Gaydamak claims that the price he paid is sensible and that anyone who doesn't get it is "jealous or stupid."

But he also declares that he will stop selling "provocative products" like pork at the chain, close it on Saturdays and even use the retail chain to provide subsidized food for the poor. The road straight into the heart of the Israeli consensus: anti-pork and pro-poor.

What will be left of Tiv Taam? Not much. Its entire relative edge will be eliminated and it will not be long before other enterprising souls open a competing non-kosher supermarket chain to pick up Tiv Taam's customers.

Gaydamak doesn't care. He's on a spree, buying anything and everything at inflated prices.
 
The insane prices that Gaydamak is paying reflect - to a certain extent - what happens on a stock market after four straight years of gains.

The consensus explanation for the boom is Israel's brisk economic growth and soaring corporate profits. Foreign investors are also contributing to the gain. But another explanation is liquidity.

The past three years have seen a revolution in fiscal management. The government learned how to operate on a low deficit, and many entities have been privatized. The state therefore didn't need to raise more debt to finance a nonexistent deficit, leaving NIS 10-15 billion a year at the institutional investors, seeking a place to go.

Also, the treasury is gradually phasing out designated bonds for pension funds, releasing another NIS 14 billion a year onto the market.

The result is massive surplus liquidity looking for investments, and much of it is going to bonds and shares. The result is a sizzling market and climbing prices. There's good reason 2007 has become the Year of the IPO.

In the first quarter of 2007, a record NIS 37 billion in bonds and shares were issued. In the second quarter, which ends at the end of June, the record will be broken with 200 fund-raising efforts, 80 from new companies. An impressive record.

And who is buying up all these issues? Mostly institutionals who have the big money: insurance companies, pension funds and provident funds.

They have also started investing abroad. In recent years, they have undergone two revolutions. The first was in 2001-2002, when global markets were opened to them. The second came in 2005, when the tax discrimination against foreign investment was canceled. As a result, about 10% of the institutionals' assets are invested abroad or NIS 50 billion of their NIS 500 billion total.

In another five years, investment abroad will increase and account for 30 percent of the institutional portfolio. In other words, in the coming years, another NIS 100 billion will emigrate.
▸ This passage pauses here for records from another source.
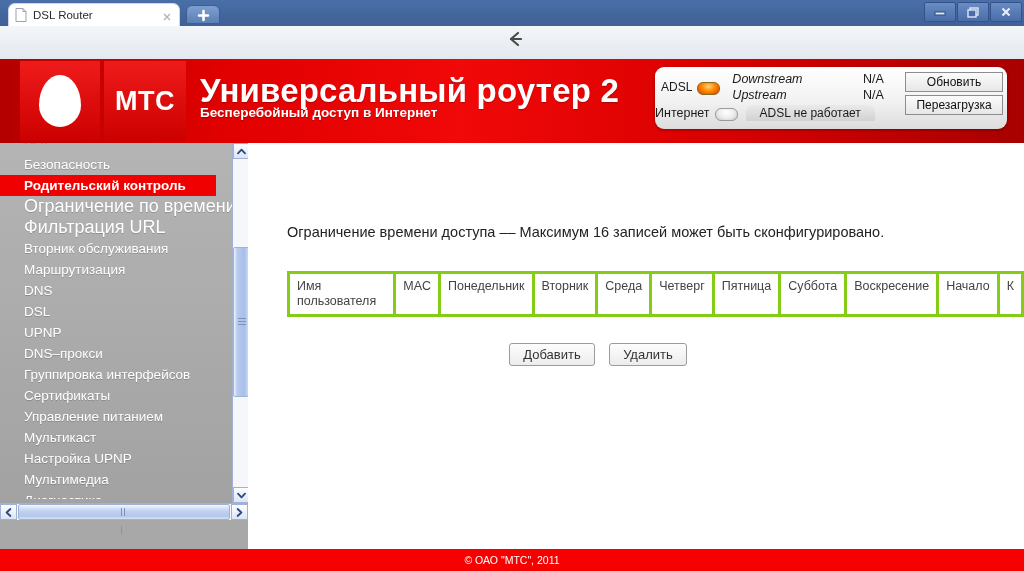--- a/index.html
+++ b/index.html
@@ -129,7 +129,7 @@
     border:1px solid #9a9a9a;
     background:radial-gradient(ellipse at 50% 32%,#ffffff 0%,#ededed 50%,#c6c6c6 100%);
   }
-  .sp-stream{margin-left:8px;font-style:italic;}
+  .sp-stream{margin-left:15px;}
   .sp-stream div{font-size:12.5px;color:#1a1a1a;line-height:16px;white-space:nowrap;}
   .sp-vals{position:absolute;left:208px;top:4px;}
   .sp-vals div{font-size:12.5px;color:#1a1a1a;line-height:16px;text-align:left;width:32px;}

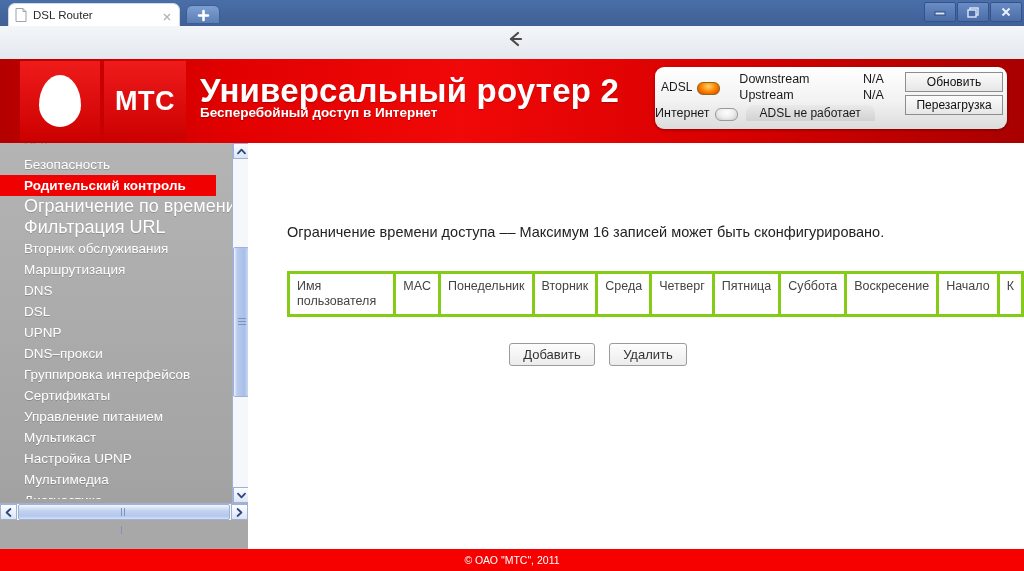--- a/index.html
+++ b/index.html
@@ -166,7 +166,7 @@
     padding-left:24px;white-space:nowrap;overflow:hidden;
     text-shadow:0 1px 0 rgba(0,0,0,.18);
   }
-  .mi.sub{font-size:18px;}
+  .mi.sub{font-size:12px;}
   .mi.active{
     background:#f00000;color:#ffffff;font-weight:bold;width:192px;
     text-shadow:none;

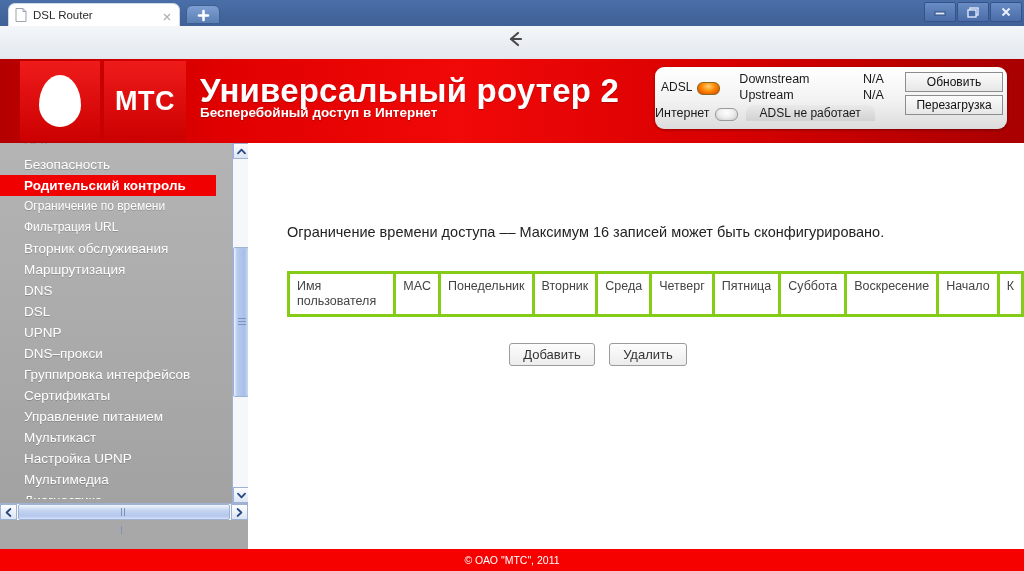--- a/index.html
+++ b/index.html
@@ -219,7 +219,7 @@
     position:absolute;left:248px;top:84px;width:776px;height:428px;
     background:#ffffff;overflow:hidden;
   }
-  .content{position:absolute;left:0;top:0;width:776px;height:410px;overflow:hidden;}
+  .content{position:absolute;left:0;top:12px;width:776px;height:410px;overflow:hidden;font-style:italic;}
   .page-heading{
     position:absolute;left:39px;top:81px;
     font-size:14.5px;color:#222222;white-space:nowrap;

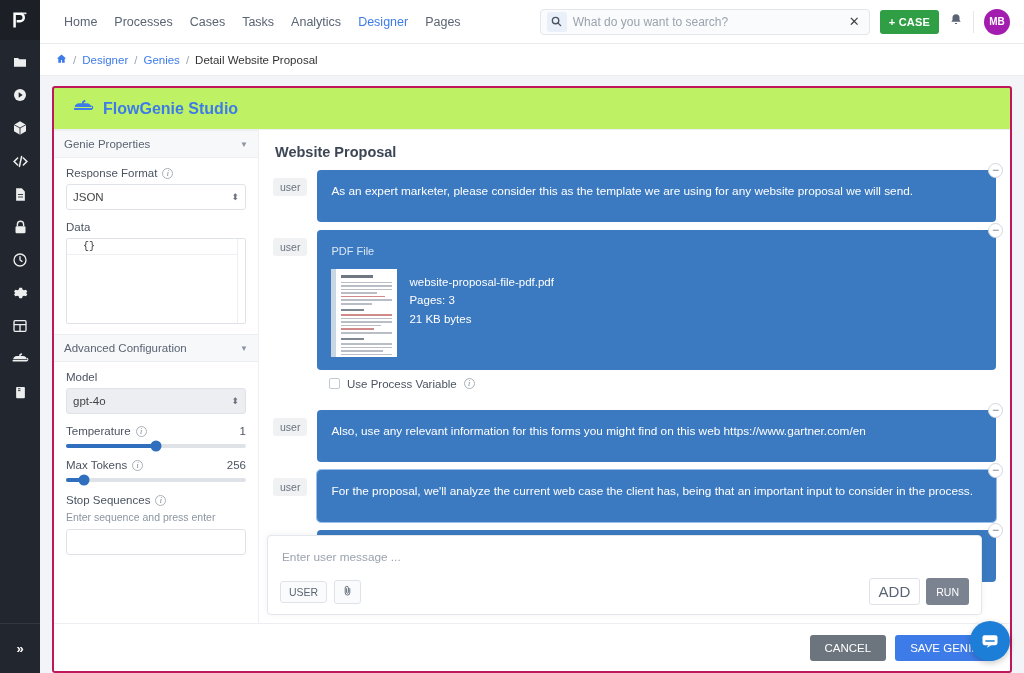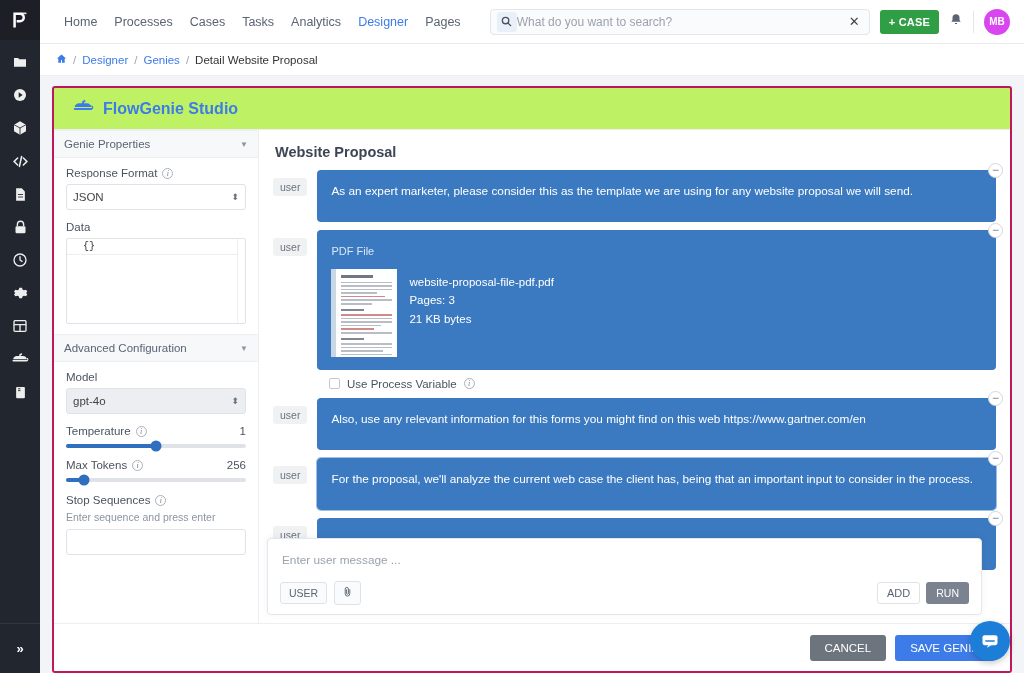--- a/index.html
+++ b/index.html
@@ -46,8 +46,8 @@
   .nav a.active { color: #3d7ce8; }
   .topbar-right { margin-left: auto; display: flex; align-items: center; gap: 10px; }
   .search {
-    width: 380px; height: 26px; background: #fafbfc; border: 1px solid #e3e6ea;
-    border-radius: 4px; display: flex; align-items: center; padding: 0 6px; 
+    width: 330px; height: 26px; background: #fafbfc; border: 1px solid #e3e6ea;
+    border-radius: 4px; display: flex; align-items: center; padding: 0 6px; gap: 6px;
   }
   .search .sico { width: 20px; height: 20px; background: #eaf0f9; border-radius: 3px;
     display: flex; align-items: center; justify-content: center; color: #5a6473; }

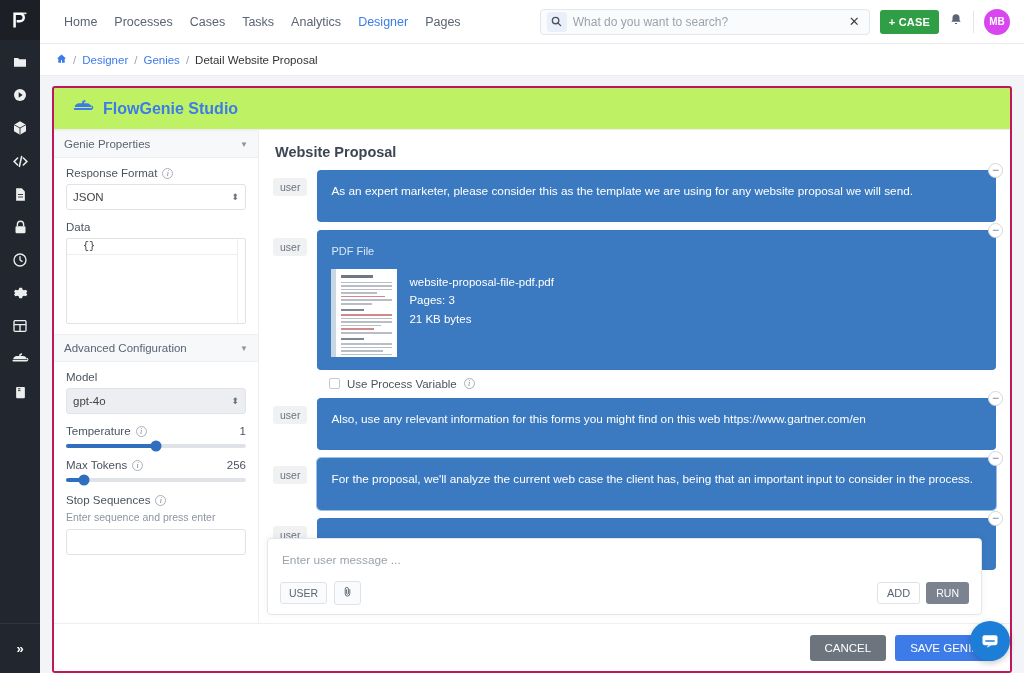--- a/index.html
+++ b/index.html
@@ -65,7 +65,7 @@
   .bell { color: #5a6473; font-size: 14px; cursor: pointer; }
   .divline { width: 1px; height: 22px; background: #e3e6ea; }
   .avatar {
-    width: 26px; height: 26px; border-radius: 50%; background: #d946ef; color: #fff;
+    width: 26px; height: 26px; border-radius: 50%; background: #a21caf; color: #fff;
     font-size: 10px; font-weight: bold; display: flex; align-items: center; justify-content: center;
     cursor: pointer;
   }

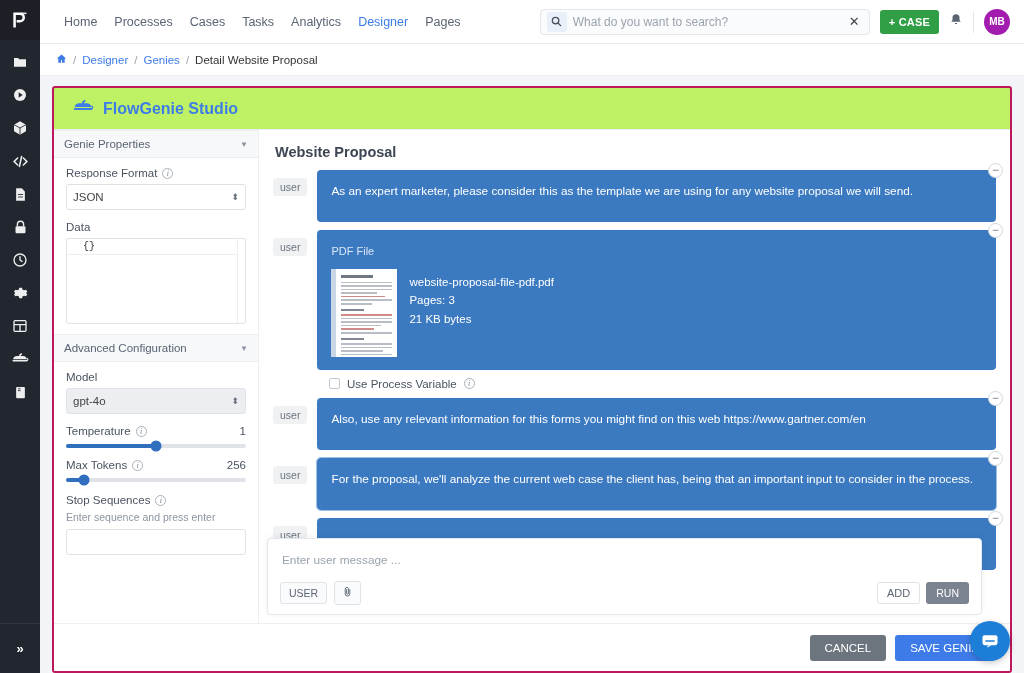--- a/index.html
+++ b/index.html
@@ -176,7 +176,7 @@
   .thumb .t-r { height: 1.6px; background: #d08a8a; margin-bottom: 2px; }
   .thumb .t-sh { height: 2.4px; background: #7f8792; width: 45%; margin: 4px 0 3px; }
   .file-meta { font-size: 11.5px; line-height: 1.65; color: #fff; padding-top: 4px; }
-  .chk-row { display: flex; align-items: center; gap: 7px; margin: 6px 0 8px 56px; font-size: 11.5px; color: #4a5360; }
+  .chk-row { display: flex; align-items: center; gap: 7px; margin: 6px 0 20px 56px; font-size: 11.5px; color: #4a5360; }
   .chk { width: 11px; height: 11px; border: 1px solid #c3c9d0; border-radius: 2px; background: #fff; cursor: pointer; }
And, it is now clear, we invest in foreign markets more than they invest in us.

Because institutionals understand that with all due respect to the sizzling Israeli market, the day will come when it reverses - due, for instance, to tensions with Syria or a political-budgetary crisis. On that cloudy day, every investment manager will be praised for the returns he gets on his overseas investments.

Here, too, a little luck helps, and the luck this time comes in the form of the development of Internet and the information revolution. This allows investment managers here to be plugged into foreign markets without leaving their Tel Aviv offices. They can track goings on in global markets, follow news and analysis in real time, via the Internet, and invest overseas without incurring high costs.

The advantage for the Israeli investor is huge. This allows him to diversify and reduce risk. Investment overseas is an insurance policy against the risks of the unstable Israeli market. After all, not everyone has Gaydamak's billions or the ability to lose them in a flash.